I have created a new thread, because (I think) I have stumbled across an elegant solution to one of the main issues with the bitcoin community, Visa, MasterCard, and other fraud.
The solution is xcoins: the ultimate, untrusted currency.
Ok I have had a brainwave, Please bear with me. I’ll try and explain it neatly.
Ok, in my previous posts: http://bitcointalk.org/index.php?topic=1467.0
I outlined my first idea of xcoins, the inverse version of bitcoins.
Simply put, they are the inverse, inflationary analogue to bitcoins. Please read the first two posts for background.
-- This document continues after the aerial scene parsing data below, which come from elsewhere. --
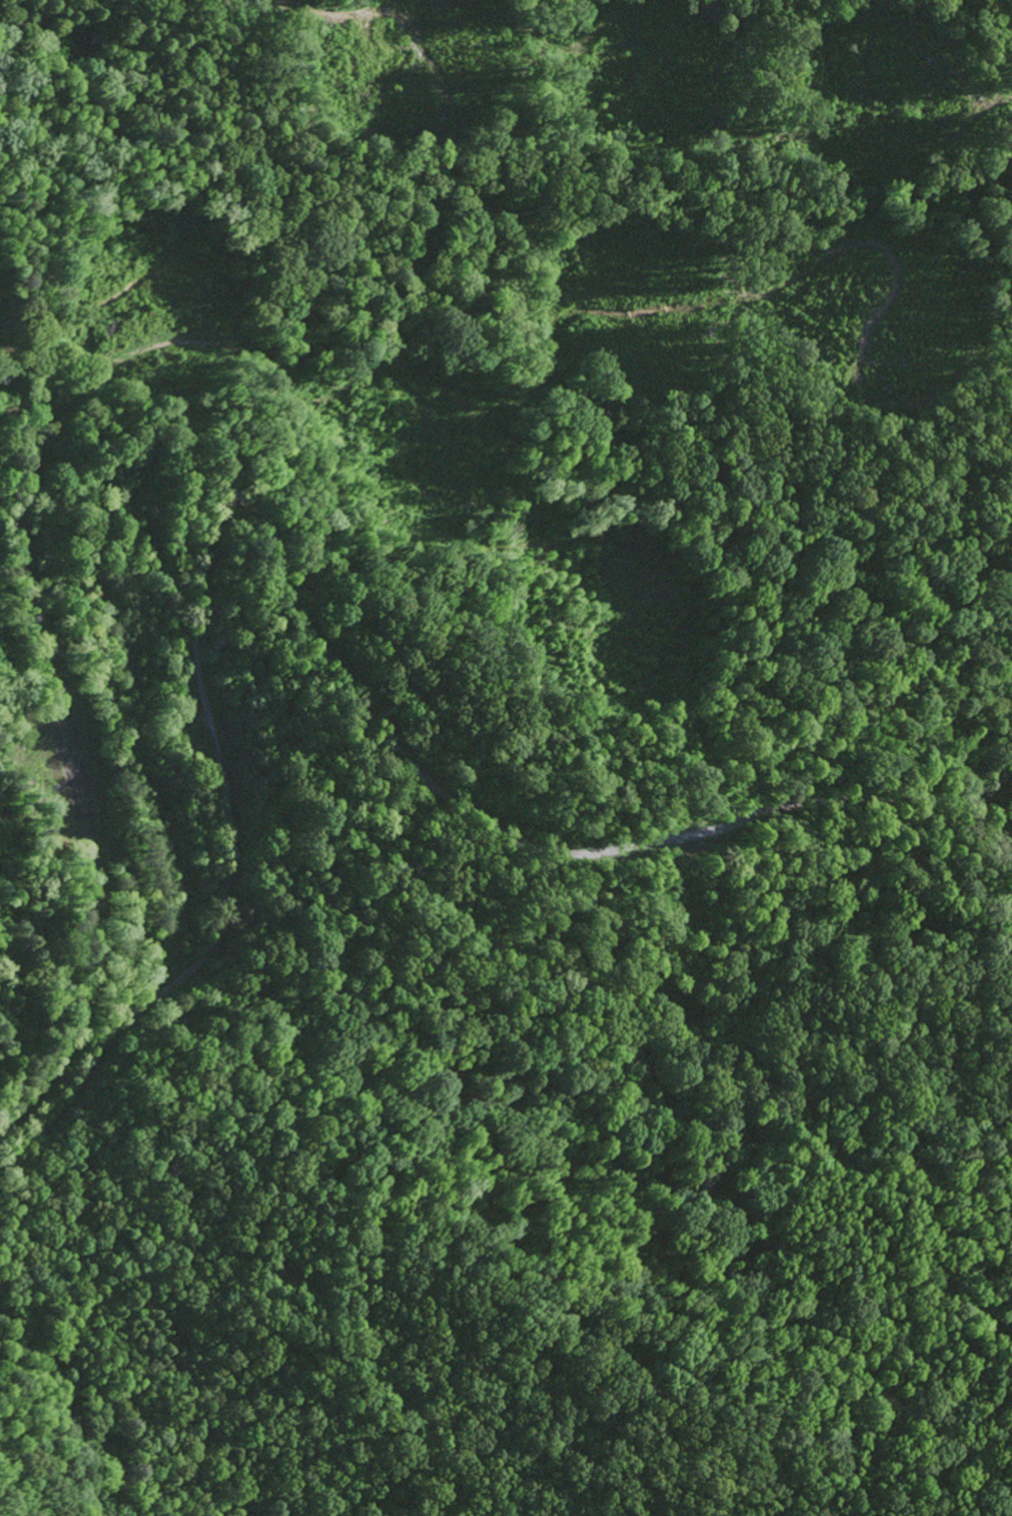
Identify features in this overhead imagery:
road: (275, 584)
road: (1007, 777)
road: (110, 919)
road: (848, 1400)

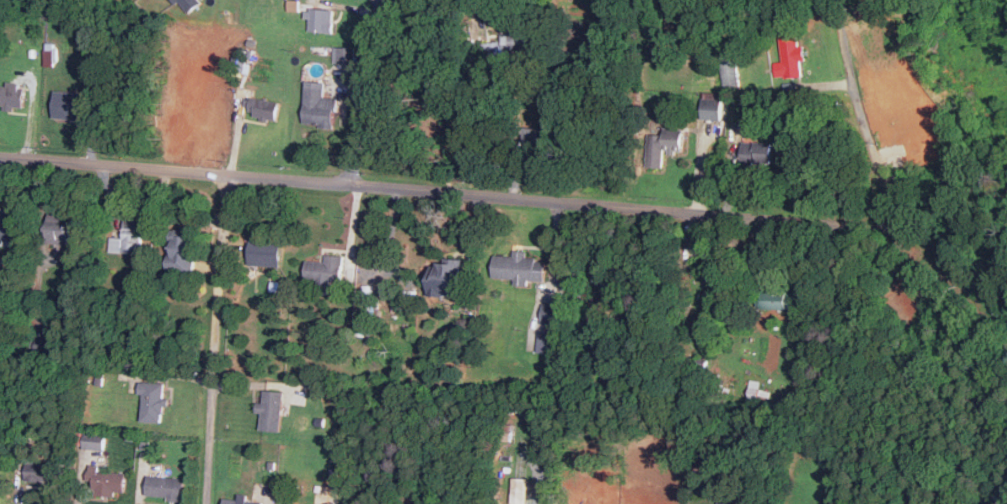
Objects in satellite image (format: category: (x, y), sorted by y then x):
building: (188, 5)
road: (379, 6)
building: (320, 21)
building: (512, 45)
building: (345, 54)
building: (50, 56)
building: (791, 56)
building: (730, 71)
road: (363, 86)
building: (12, 95)
building: (201, 95)
building: (69, 105)
building: (318, 105)
building: (711, 106)
building: (263, 109)
building: (419, 114)
road: (862, 116)
building: (533, 136)
building: (663, 145)
building: (758, 154)
road: (447, 192)
building: (58, 228)
building: (9, 230)
building: (129, 238)
building: (182, 250)
building: (266, 252)
building: (519, 267)
building: (325, 269)
building: (445, 277)
building: (777, 299)
building: (551, 313)
road: (217, 338)
building: (548, 341)
building: (49, 346)
building: (151, 402)
building: (272, 410)
building: (94, 440)
building: (39, 471)
building: (107, 482)
road: (548, 485)
road: (140, 487)
building: (165, 487)
building: (519, 490)
building: (240, 501)
building: (289, 503)
building: (724, 503)

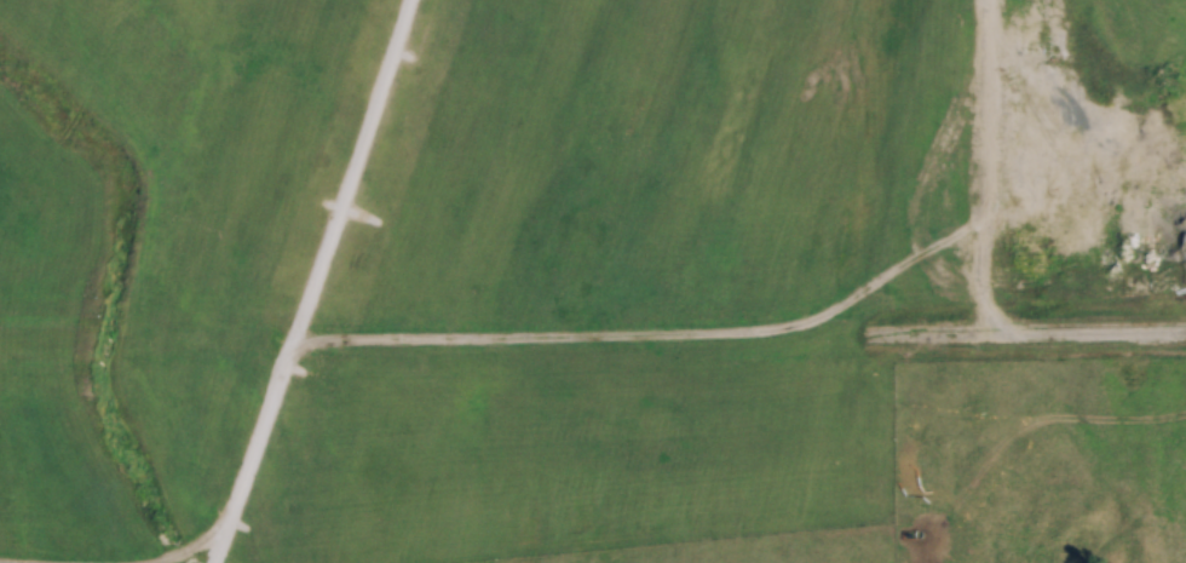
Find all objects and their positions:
road: (974, 167)
airport: (551, 264)
road: (1023, 332)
Since xcoins are inflationary, their value, if kept, (or deemed invalid), will always tend towards zero.
This property makes them useful for holding temporary value.
What I propose is that a one use xcoins as a way to hold the value of promised bitcions, until the transaction is deemed valid.
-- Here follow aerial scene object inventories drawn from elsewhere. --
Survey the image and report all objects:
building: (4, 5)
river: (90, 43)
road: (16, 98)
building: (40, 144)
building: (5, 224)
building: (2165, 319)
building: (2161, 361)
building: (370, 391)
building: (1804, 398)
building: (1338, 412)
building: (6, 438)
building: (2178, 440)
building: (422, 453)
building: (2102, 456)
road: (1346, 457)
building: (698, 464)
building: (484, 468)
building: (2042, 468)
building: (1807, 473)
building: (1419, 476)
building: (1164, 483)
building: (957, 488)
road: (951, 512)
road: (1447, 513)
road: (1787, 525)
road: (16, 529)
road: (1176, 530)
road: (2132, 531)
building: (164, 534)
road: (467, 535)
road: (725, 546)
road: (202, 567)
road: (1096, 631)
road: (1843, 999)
When a promised bitcoin transfer is made, instead of transferring the promised bitcoins, a value of xcoins is marked with the record of the promised bitcoins, and transferred to the 2rd party. This second party can continue to sell and trade with other shops and services that accept the liability of xcoins marked by the promisor. This allows the network to check that the bitcoins (promised) cannot be traded or double promised.
In the case that the promised transfer is found to be valid, the marked xcoins, (or the sub divisions of them), can be returned to the promisor to be traded for the bitcoins promised, (or the share of the bitcions promised).
However, in the case that the promised transfer is deemed invalid, the xcoins are marked in the network as invalid, and no bitcoins are awarded on their return. This is the liability of accepting xcoins marked with bitcoin value.
If a seller has high confidence of the transaction, it can issue xcoins worth the same amount to the bitcoins promised, this allows 3rd partys to see the confidence the seller has… While, the seller, is still able to retract the transaction if indeed invalid.
This system is dependent on the good name and reputation of the promisor.
There is no risk of giving away bitcoins that will be forever stolen.
What do you think? Would such a system work, would such a system even be moral?
EDIT: Changed a few things, now works better.